March 31, 2005

Reaction to the Passing of Terri Schaivo

Posted by Adam Graham in : Abortion

I have to say the grief I felt, built up and I pretty much knew a week ago that she would die. I have this sad feeling, but my grief is for the country when I think of the tragedy that occurred here. This woman was summarily executed in a way that we wouldn’t countenance for death row inmates.

We may want to reconsider that policy, though. I mean we’ve been told that dehydration is a peaceful serene death. After all, I think that it’s really the most humane thing to do.

There’s tons of reactions in Cyberspace. From David Oatney regarding the Governor Bush/Pontius Pilate comparison:

For the past 48 hours or so, all over the Catholic press, several irate callers to radio talk shows on EWTN and other outlets have indicated that they had called Governor Bush’s office, comparing him to Pontious Pilate. The reasoning behind this comparison seems to be that Governor Bush washed his hands of the Shiavo battle at the last moment and can thus be justly compared to how the procurator of Judea handled the legal case agains Jesus Christ.

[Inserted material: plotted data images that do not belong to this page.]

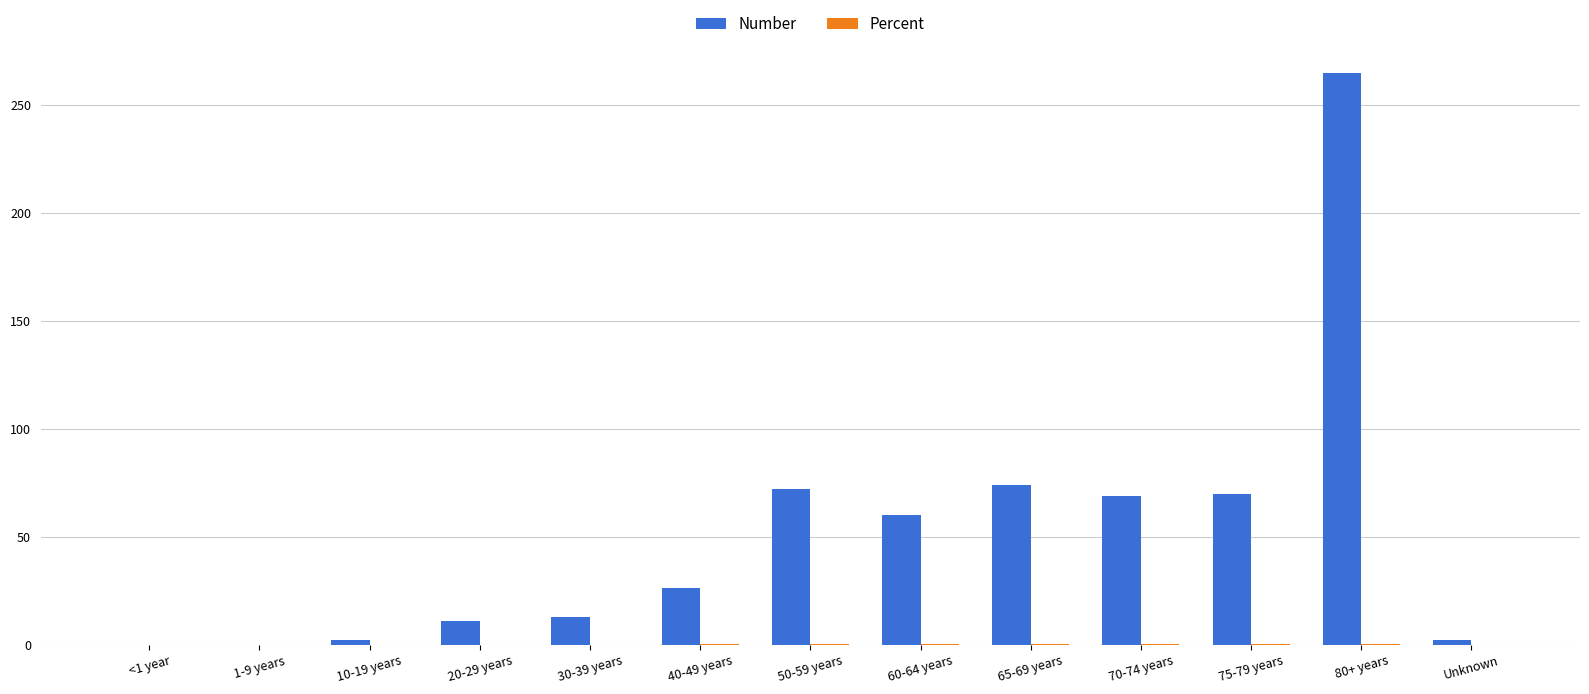

At which category is the sum across all series the highest?

80+ years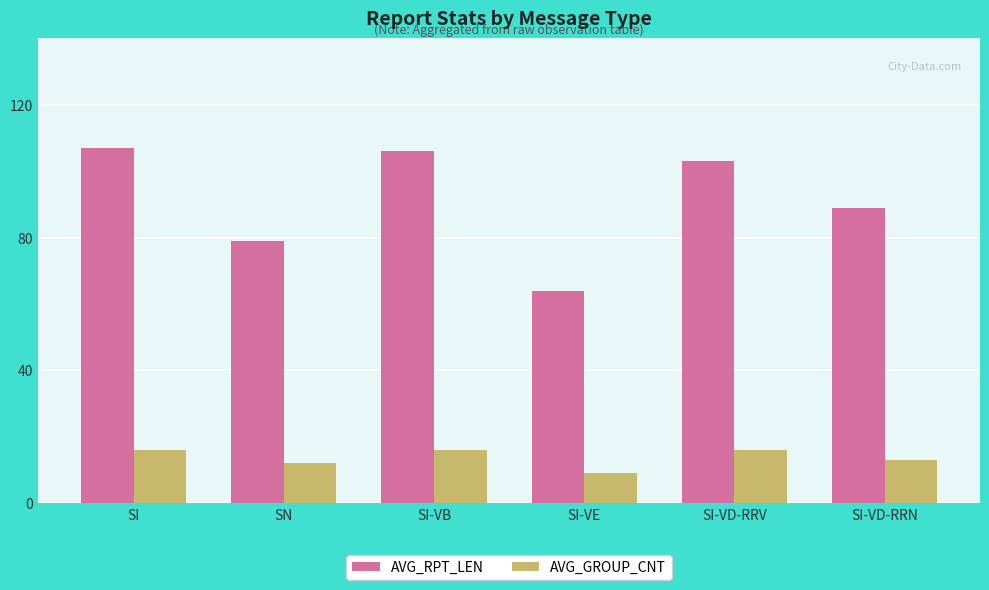

What is the average value of the AVG_RPT_LEN series?

91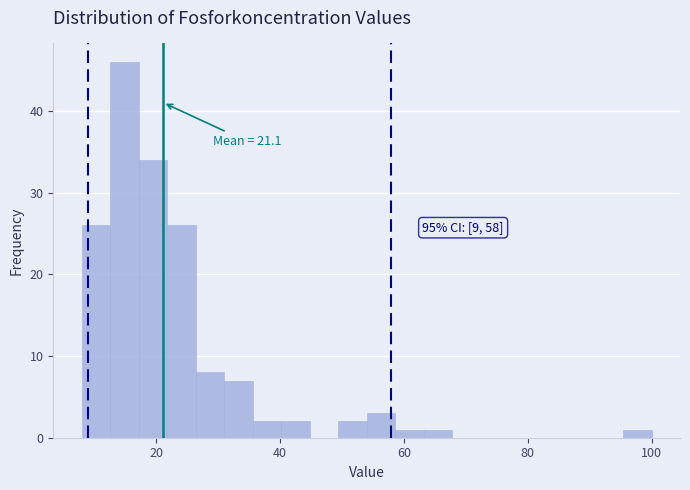

Around what value on the x-axis is the tallest bar? Give the approximate position of its centre, as read against the axis.

14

After a great deal of mediation on the matter, I have come to the conclusion that there is one great difference between Jeb Bush’s situation and Pontious Pilate: Pilate had the legal authority to release Jesus. He had the legal authority to do the right thing and punish the people who were using Jesus as an excuse to bring about undue social unrest.

While it can be argued that Governor Bush can and should have done more for Terri on a personal level, it would seem that he pushed his legal powers to the limit in this case. He did so fully aware of the potential political consequences. Especially in light of skewed media polls which did little to acurately inform respondants as to the nature of this case, thus ensuring that no one could make a reasoned response to those polls. In layman’s terms, this simply means that the political climate fostered by the media was set against Terri and against the Schindler family and ensured that Governor Bush might have to suffer dire political consequences for siding with the Schindler family in this case. In spite of that reality, Governor Bush or his representatives in state government attempted to use ever legal avenue left open to them by a judicial system that was obviously corrupted by the culture of death.

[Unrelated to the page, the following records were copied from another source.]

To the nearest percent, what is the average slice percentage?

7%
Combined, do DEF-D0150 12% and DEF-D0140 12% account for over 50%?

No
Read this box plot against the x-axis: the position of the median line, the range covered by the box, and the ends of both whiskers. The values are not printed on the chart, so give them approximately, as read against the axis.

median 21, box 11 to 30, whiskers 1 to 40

I can appreciate David’s viewpoint and there’s something to be said for the fact that Bush went as far as he did. The more I think about it, the more I realize that we, the people get exactly what we deserve. Jeb Bush did as much as he could do. Unfortunately, the heroic defiance of unjust court orders isn’t something he’s capable of. If we want the type of people in office who will not standby when we’re in such a situation, we need to elect them and it’s starts in the primary.

1 Comment

  1. Comment by "Radical" Russ [Visitor]

    Filed under Abortion, huh? At least you’re transparent about your concern on this issue. This had nothing to do with Terri all along and everything to do with your “Culture of Control” — control over women’s wombs, control over medical decisions, control over the judiciary.

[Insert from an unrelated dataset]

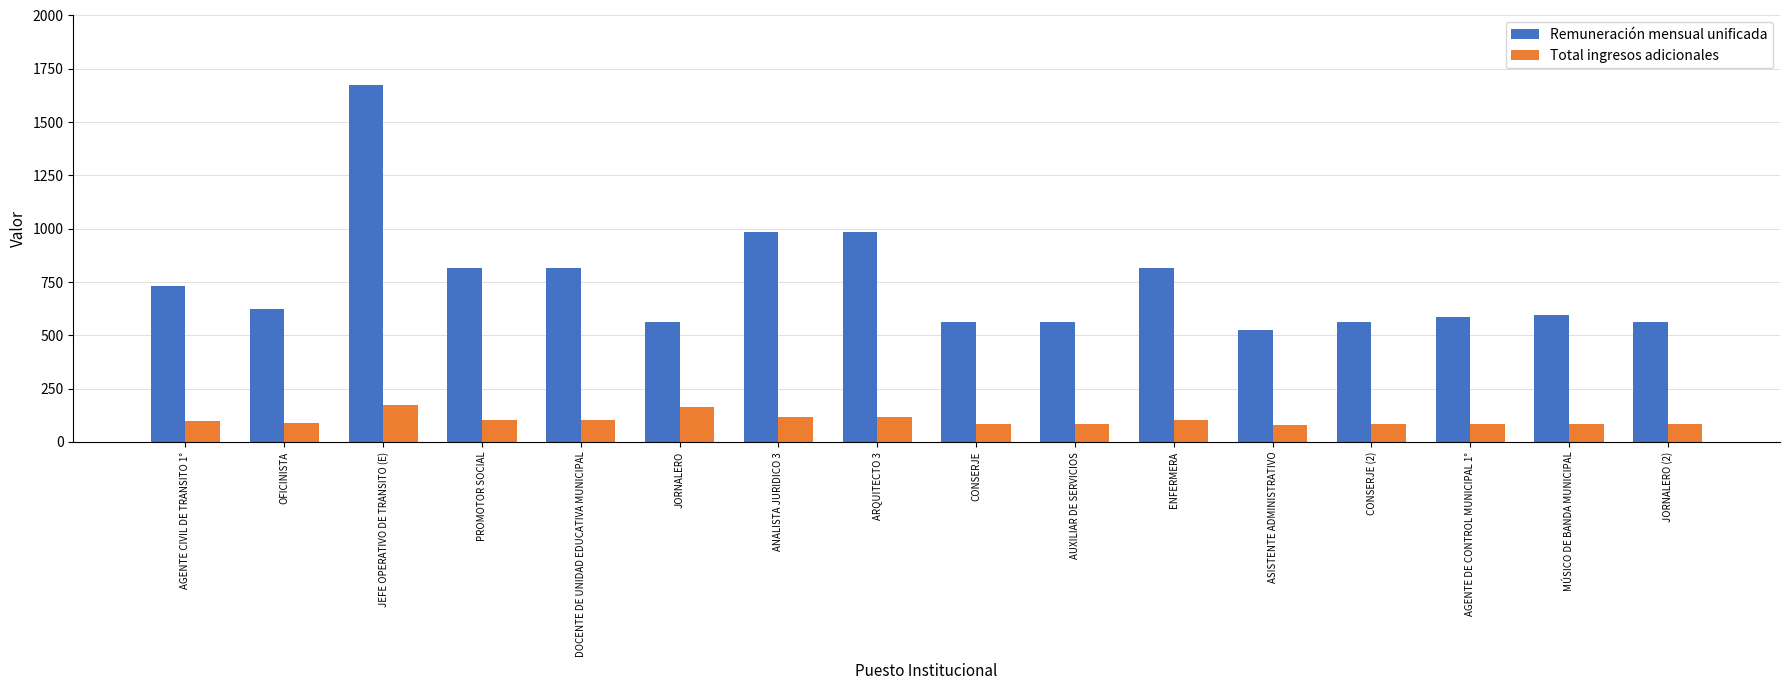

Rank the series at OFICINISTA from lowest to highest value.

Total ingresos adicionales, Remuneración mensual unificada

    Unfortunately, the heroic defiance of unjust court orders isn’t something he’s capable of. Interesting to see someone who’d complain about so-called “judicial activism” by every federal court, state court, and judge who has reviewed the matter (many of those being right-leaning judges appointed by conservatives like über-hero Reagan) advocating “executive activism”. What did you want Jebby to do, march in with the National Guard and take Schiavo by force?

    For once we have a Bush who obeys the law and couldn’t manage to get daddy’s friends to decide in his favor, and it’s driving the hypoChristians nuts.

    Which “skewed” public opinion poll do you refer to: Fox News, Opinion Dynamics, ABC News, Washington Post, CBS News, Time Magazine, CNN, or USA Today, all of which show from 3:1 to 4:1 opposition to government interference in the case? Hmm, the public opinion should be considered when removing the Ten Commandments from Julia Davis Park, but it should not be considered when anti-abortion nuts want the government to interfere in the Schiavo family’s private medical decisions and sanctity of their marriage. Fascinating.

    As for “skewed”, the public knows exactly what the issue is here. Lawyers and Secretaries of State nationwide are reporting a massive increase in requests, phone calls, and downloads of living wills. Maryland’s SoS notes that in a typical week they get 50 downloads for living wills; in the past ten days they’ve had over 47,000. Most people prefer quality of life, not quantity. Most people don’t want government in their private medical decisions (we used to have a name for people who favored limited government: conservatives).

    But please, keep pushing to elect “the type of people in office who will not standby when we’re in such a situation” (who’s this “we”, anyway, FEBACs™ who can’t muster enough popular support to get their way?) Bush-43′s approval rating has dropped from 49% to 43%, and Bush-wannabe-44 now has moderate-conservatives, independents, and liberals who hate him for intervening and rabid wingnuts who hate him for not intervening enough.

    Terri Schiavo was allowed to follow the plan your God intended for her a decade ago. She was allowed to die, not “summarily executed”. You people kept saying that a feeding tube is not life support, so how can removing it be “killing”?

    Why do you people fear death so much? I thought you all wanted to be with Jesus.